Zoet als het bruine reekalf,
dat de nek zich uitstrekt tussen de inheemse varen,
en in het zicht van de hond ligt hij op de loer,
met zijn ogen van bescheiden angst;
puur als de openhartige duif ...
Mooi als de roos, hoe vroeg,
bij het aanbreken van de goedaardige lente,
bescheiden pronkt, maagdelijk, eerst,
haar schoonheid in het veld, ongeëvenaard;
zacht als de liefhebbende tortelduif ... ".

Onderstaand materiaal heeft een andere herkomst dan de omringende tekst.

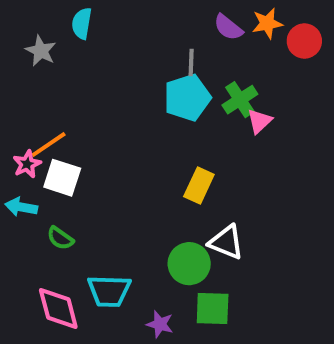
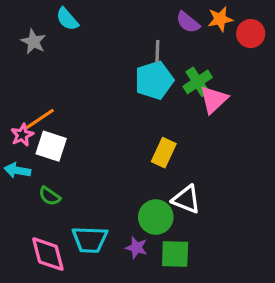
cyan semicircle: (82, 23) -> (67, 19), turned -50
pink triangle: (259, 121) -> (214, 100), size x1.4
purple star: (160, 324) -> (136, 248), moved

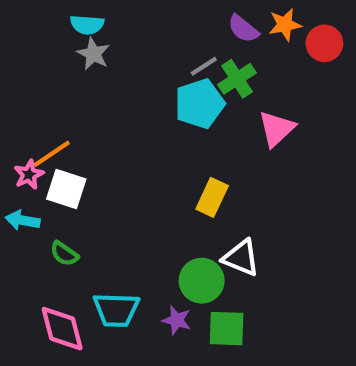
cyan semicircle: (67, 19) -> (87, 25), turned -45
gray star: (33, 42) -> (93, 54), moved
gray line: (157, 51) -> (204, 66), turned 55
green cross: (198, 82) -> (237, 79), moved

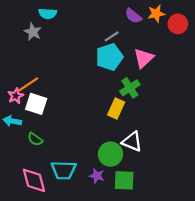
gray star: (93, 54) -> (33, 32), moved
green cross: (237, 79) -> (130, 88), moved
pink triangle: (277, 129) -> (144, 58), moved

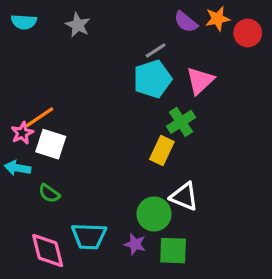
cyan semicircle: (48, 14) -> (24, 22), moved
gray star: (33, 32) -> (78, 25), moved

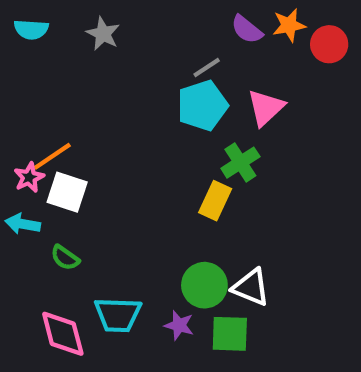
white triangle: (184, 197) -> (251, 287), moved

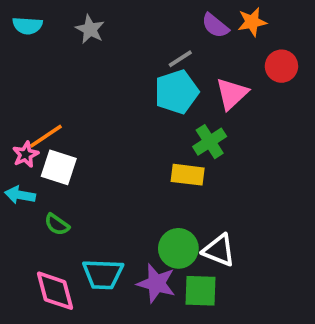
red circle: (329, 44) -> (281, 66), moved
yellow rectangle: (215, 201) -> (188, 175), turned 72
purple star: (179, 325) -> (156, 283), size x1.5

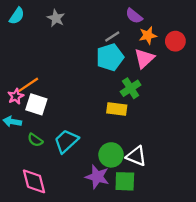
orange star: (252, 22) -> (148, 35), moved
cyan semicircle: (27, 26) -> (17, 16), turned -60
cyan trapezoid: (103, 274) -> (66, 141), moved, turned 135

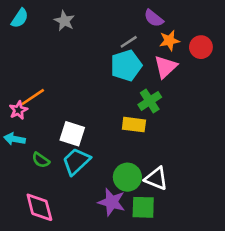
white square: (36, 104) -> (72, 134), moved

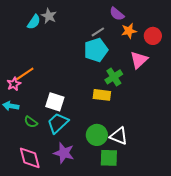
cyan semicircle: (20, 18) -> (34, 22), moved
pink triangle: (165, 67) -> (139, 60), moved
purple star: (112, 202) -> (64, 153), moved

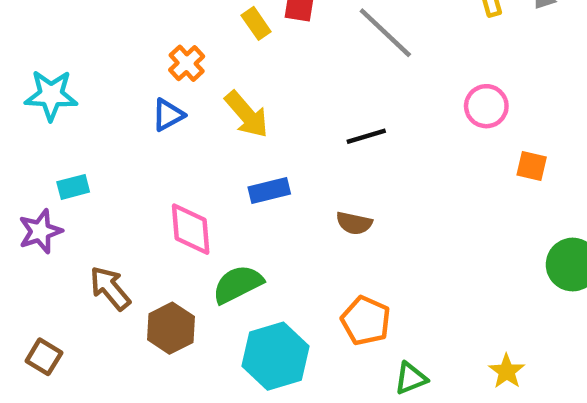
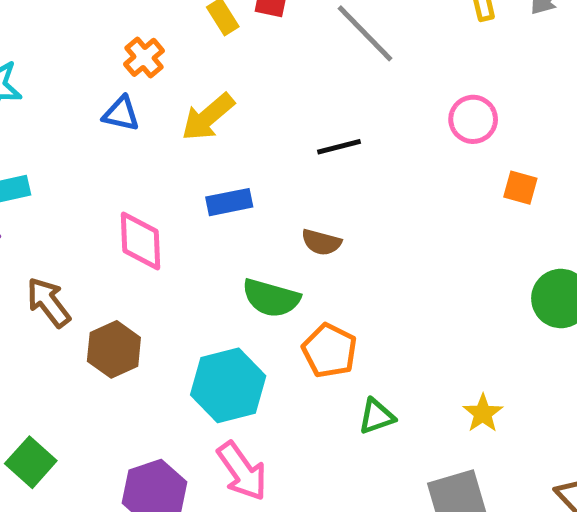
blue triangle: (168, 115) -> (121, 114), turned 39
yellow arrow: (247, 115) -> (208, 117), turned 88
green semicircle: (238, 284) -> (271, 298), moved, turned -140

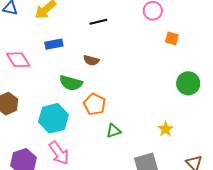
pink diamond: (140, 241) -> (18, 60), turned -30
yellow star: (483, 413) -> (166, 129), moved

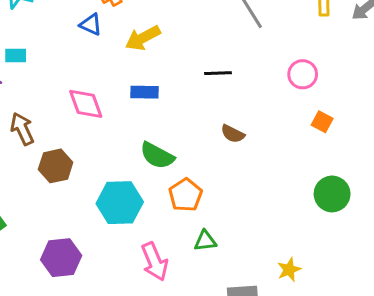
brown semicircle: (91, 60) -> (233, 134), moved
yellow star: (166, 129) -> (289, 270), moved
pink arrow: (59, 153) -> (155, 262), moved

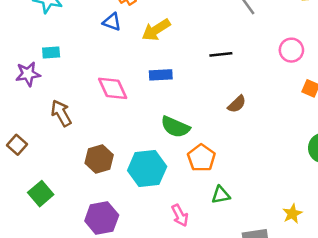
brown semicircle: (233, 134) -> (237, 104), turned -66
brown hexagon: (56, 166) -> (99, 159), moved
pink arrow: (155, 262) -> (180, 215), size x0.7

"Ik heb nooit met je gesproken ... In ieder geval de reflecties
uit je ogen kwamen ze van ver
mijn gefascineerde ogen te verduisteren,
van je brandende blik, hoewel kalm,
mijn verlegen leerling durfde het niet
de bliksembranders om te vinden ...
Je bent een droom voor mij. Naar het vuur
van het theater, temidden van een dichte menigte,
je verleidelijke vormen ontdekte ik;
maar als ik je accent en je blik vermeed,
de gegraveerde indruk bleef in mijn ziel
van de fantastische vrouw die ik zag ... ".
'Ik hou van je, ja, omdat je onschuldig bent,
omdat je puur bent, net als de vroege bloem
die 's morgens zijn verse kelk opent
en ademt uit rond heerlijke geur.
Maagdelijke bloem die de zon niet heeft verdord,
waarvan de zachte stengel rechtop gaat staan
tegen de ochtend wiegde zephyr
die de geurende bloem puur kust.
Ik hou van je ja; maar in mijn stijve borst
al met liefde klopt het hart niet ... ".
Niemand heeft nog op dit artikel gereageerd.